Mit dem zweiten Rückgang in Folge ist der Aufwärtstrend der Einkommenserwartung, der seit Anfang dieses Jahres zu verzeichnen war, gestoppt worden. Möglicherweise sorgen deutlich gestiegene Nahrungsmittelpreise dafür, dass der Einkommensoptimismus etwas zurückgegangen ist. So haben zuletzt die Preise für Nahrungsmittel um etwa fünf Prozent im Vergleich zum Vorjahr zugelegt.

Offenbar befürchten die Konsumenten mehr und mehr, dass diese Preisentwicklung ihre Kaufkraft beeinträchtigt.
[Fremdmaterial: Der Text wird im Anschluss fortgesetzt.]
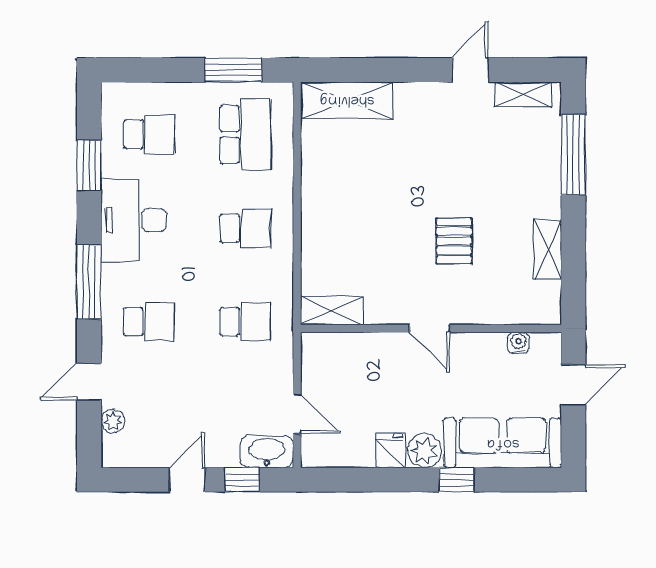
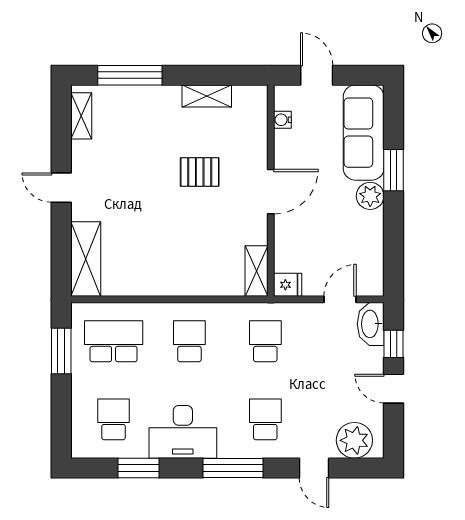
door: (470, 70) -> (61, 188), moved
door: (430, 328) -> (271, 192), width x1.38
plant: (113, 421) -> (354, 440), width x1.88, depth x1.88
fridge: (391, 451) -> (288, 285), moved, turned 180
window: (456, 480) -> (394, 170), width x1.50

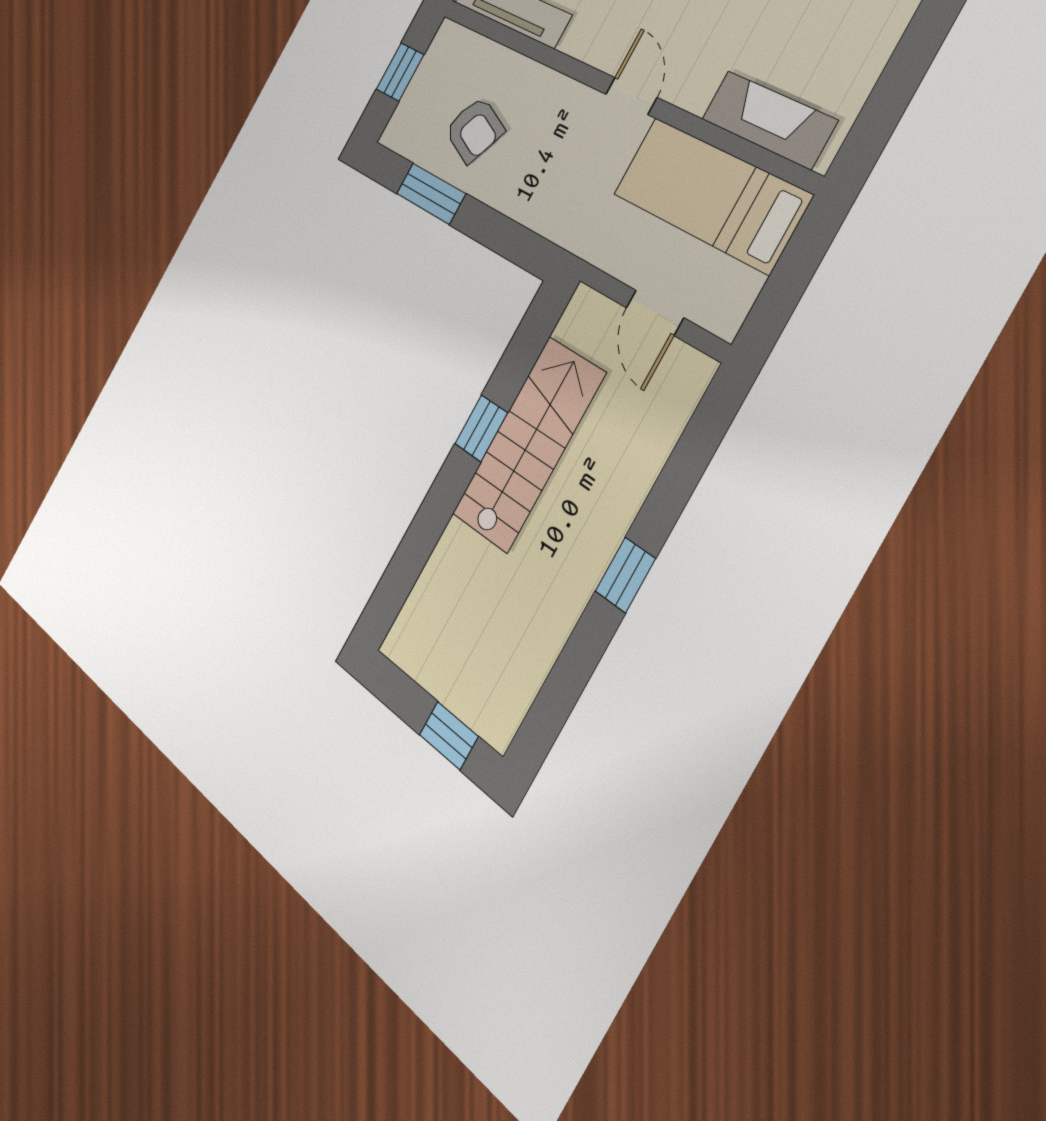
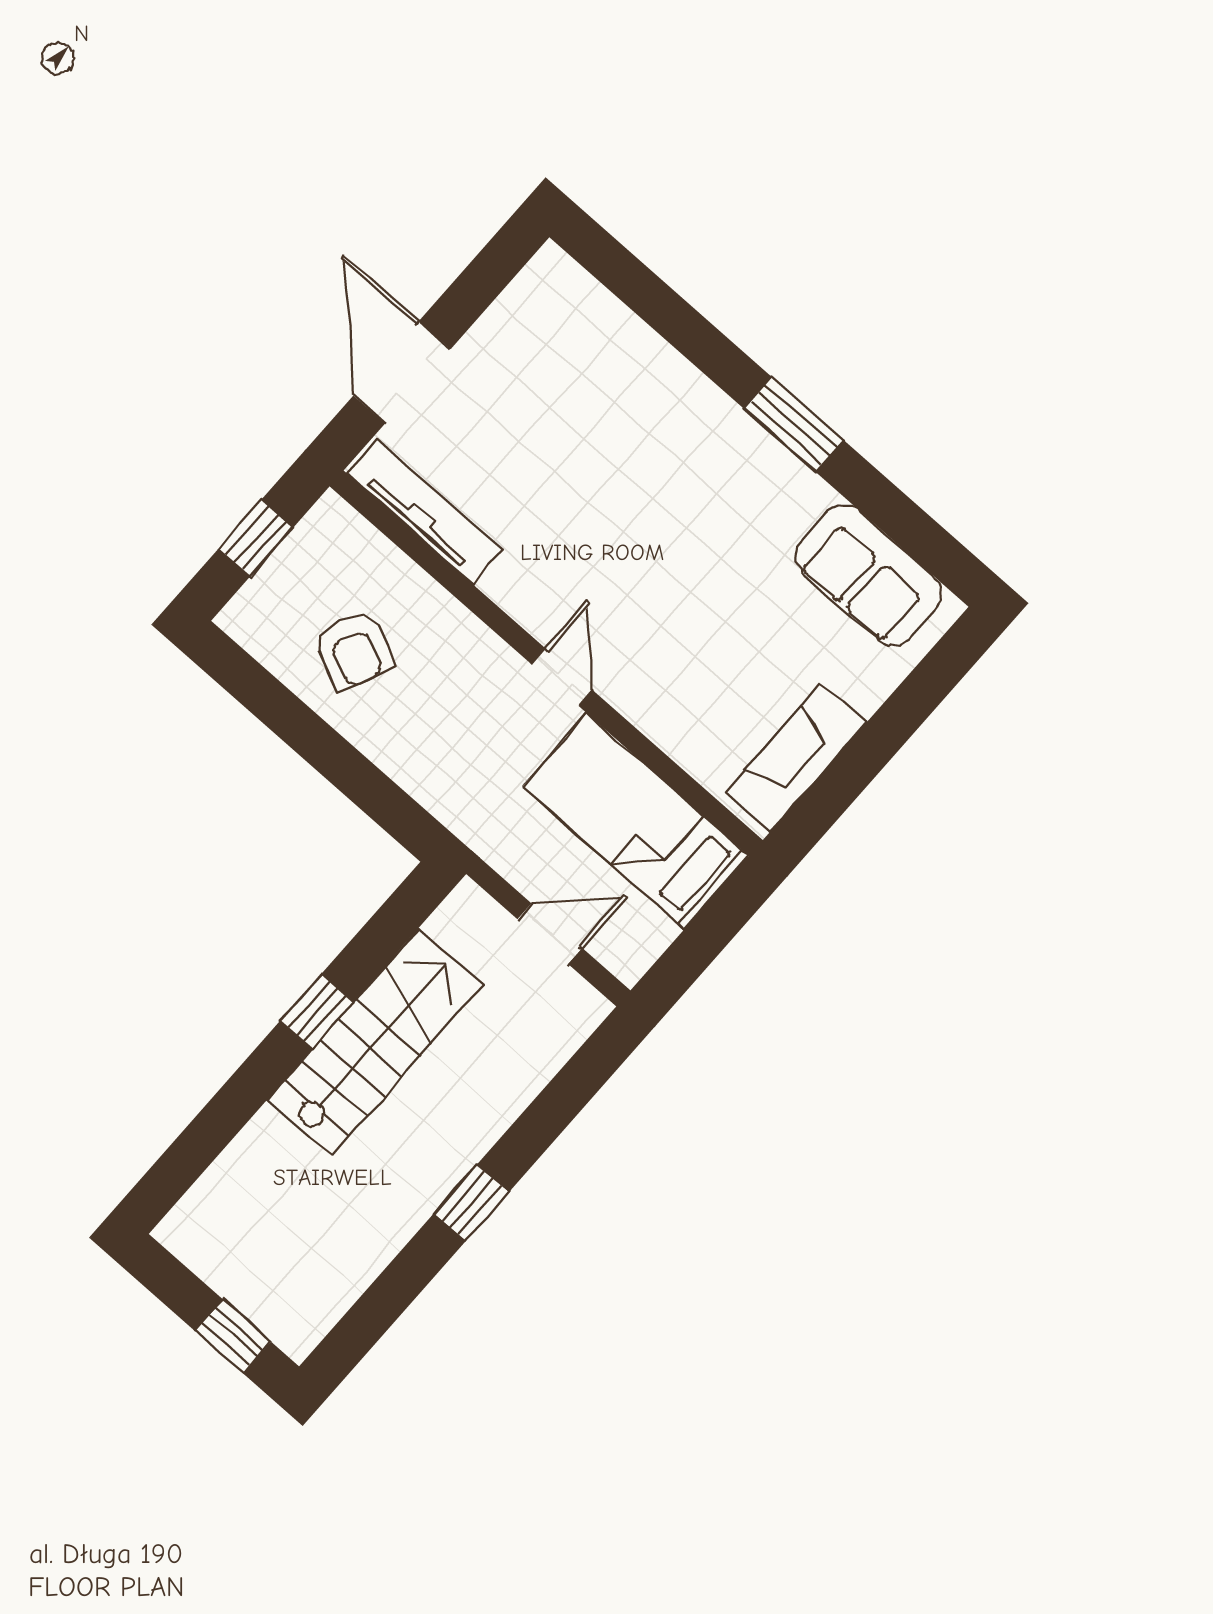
fireplace: (769, 120) -> (796, 758), moved, turned -90
window: (431, 194) -> (283, 712), removed
door: (655, 313) -> (550, 934), swing flipped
Entsprechend gedämpft ist ihr Einkommensoptimismus. Zudem ist es nicht ausgeschlossen, dass auch die Bundestagswahl, deren Ausgang zum Zeitpunkt der Befragung noch offen war, Einfluss auf die Befragten hatte. Einige Konsumenten befürchteten vielleicht weitere finanzielle Belastungen, beispielsweise aufgrund der Eurokrise oder eventueller Steuererhöhungen.
 
Der Gesamtindikator prognostiziert für Oktober 2013 einen Wert von 7,1 Punkten nach revidiert 7,0 Zählern im September.

Nach einer kurzen Verschnaufpause kann das Konsumklima im Herbst wieder geringfügig zulegen. Damit sind die Chancen weiter gestiegen, dass sich der moderate Aufwärtstrend, der seit Anfang dieses Jahres zu verzeichnen ist, auch in den kommenden Monaten fortsetzen kann.